Saturday, 5 June 2010

The Act of Accord

First of all, an apology to Elizabeth. I tried to publish your comment, but somehow the system lost it. If you want to make your point again, please do, and I will have another go at making it visible.

On 25 October 1460 the peers, speaking through the Chancellor, George Neville (Warwick's brother if anyone is in doubt) offered a compromise. Henry was to remain King until death, unless he chose to abdicate. However, the succession would go to York.

Henry, perhaps surprisingly, accepted this arrangement. Bertram Wolffe in his Henry VI suggests that the King may have been influenced by the Legate, Coppini. On the other hand he may simply have been influenced by his own taste for peace and a quiet life.

York and Edward, Earl of March renewed their oaths of allegiance and Henry bound himself by indenture to keep the arrangement. The succession statute of 1406 was repealed and York was endowed with the titles and inheritance of the heir and protected by the treason statute. Royal officers were commanded to give York the same obedience as Henry himself, and York effectively became Protector.

There was one very large and very obvious fly in this ointment. The same Act that gave lands and titles to York took them away from Prince Edward of Lancaster, and his mother and the many important peers who supported her were not willing to accept that, law or no law. The moment they resisted York they were technically rebels, but what choice did they have? No specific provision had been made for Prince Edward, not even the right to inherit the duchy of Lancaster. The Queen and her supporters faced political oblivion at best - it was inevitable that they would fight.

5 comments:

Susan Higginbotham said...

My guess is that Henry VI accepted the settlement out of fear, as Gregory's Chronicle states. Even if he didn't actually fear for his life, he would have been under enormous psychological pressure, especially in the wake of Northampton.

Elizabeth said...

I forgot most of what I had said, but I was mostly curious about what the significance was of the Duke of York bearing of Langley's arms rather than Clarence. I don't fully understand the "rules" of arms and such, but I know that they are important.
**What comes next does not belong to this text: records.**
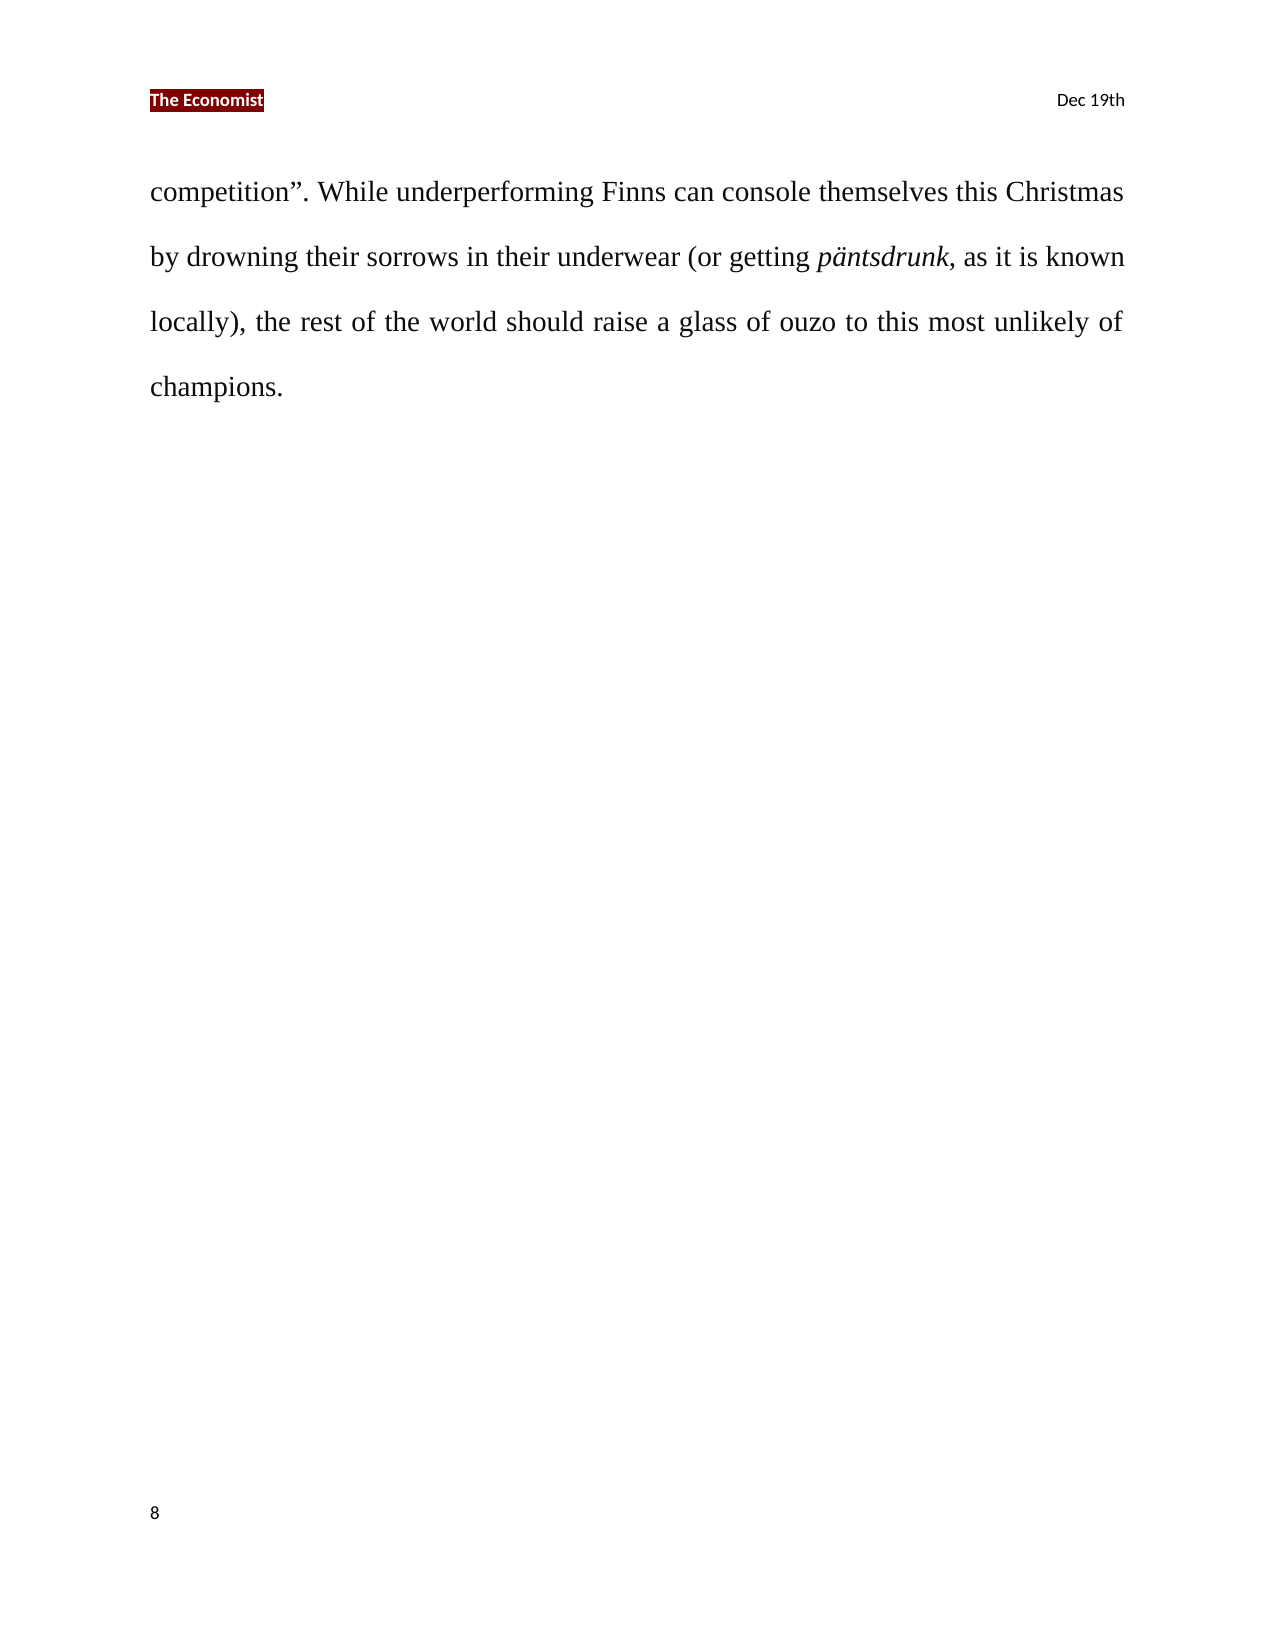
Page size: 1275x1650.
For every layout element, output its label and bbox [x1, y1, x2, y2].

text [150, 159, 1125, 419]
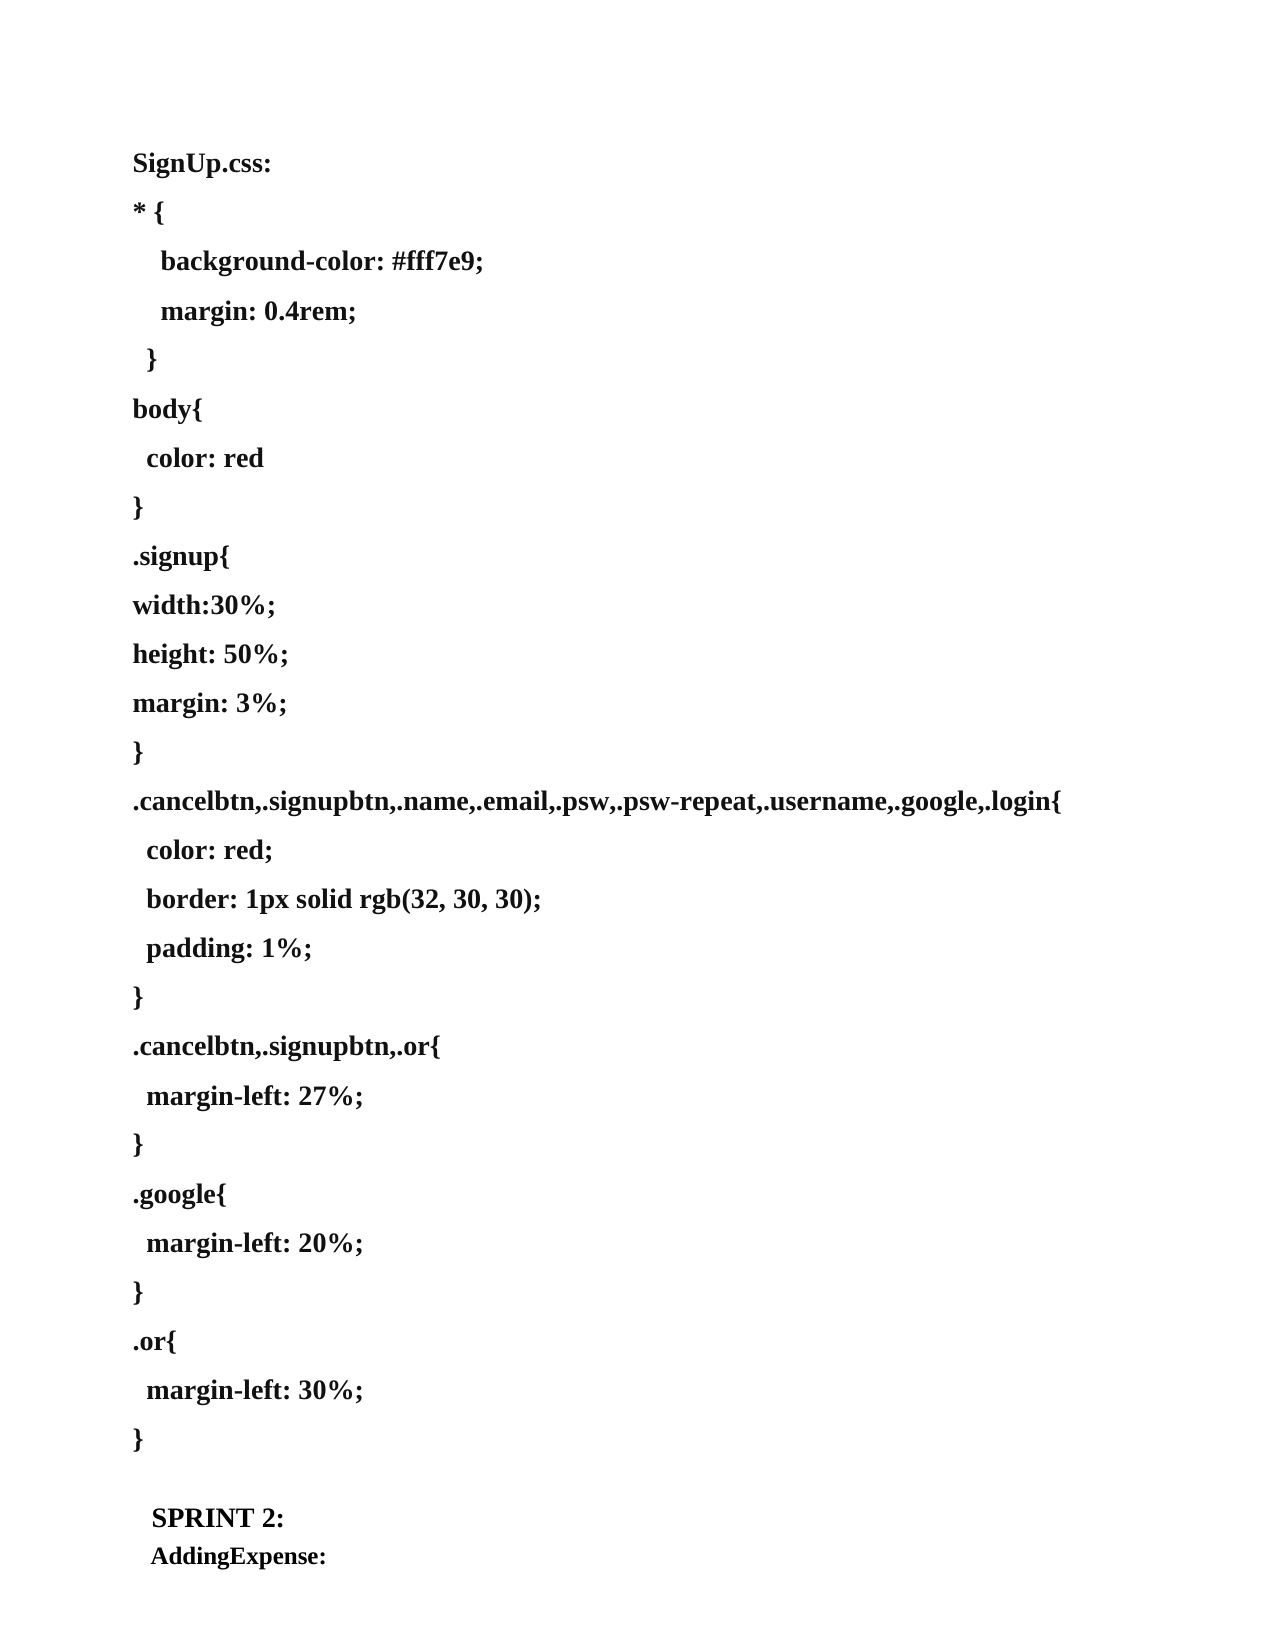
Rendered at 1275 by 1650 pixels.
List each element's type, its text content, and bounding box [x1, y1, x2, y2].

text } [132, 980, 1255, 1013]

Thanks!

Brian said...

Susan - I don't think Henry had much cause for concern. The Parliament had proved itself loyal to him as an individual and York could not persuade them to make him king. Arguably Henry was now in greater danger, as York had a positive motive to kill him, though of course he was sworn not to do so.

Of course Henry may have perceived he was in mortal danger, whether he was or not. Although saintly types tend not to worry to much about dying per se, more about dying in a state of grace.

Elizabeth, the argument would be that York was deriving his claim from Lionel of Clarence but had always used the arms of Edmund of Langley. Langley's claim was inferior to that of the Lancaster line, at least in hereditary terms. Of course if York HAD used the Clarence arms it would have been tantamount to a claim to the throne, and thus dangerous. It's quite understandable he didn't!

Elizabeth said...

Thank you for explaining that! I know I'm making swooping assumptions here, but I just get the sense that though the Duke of York threw in his lot to be king, he always tread pretty lightly in doing so, much unlike Warwick (again making assumptions) who seemed to bulldoze his way into things. Since both met unfortunate ends and never realized their goal, it's hard to argue who made the correct moves. Very interesting to read the 'nitty-gritty' details of their political maneuver-ings.

Ragged Staff said...

The relevant passages in the Rolls of Parliament are very interesting. It's worth taking a look, if you can access them (available on the internet, but not free). York knocked down each of the points made in objection to his claim and it does look like the solution was a compromise, mainly in the hope that it would all go away and none of them would have to worry about it anymore.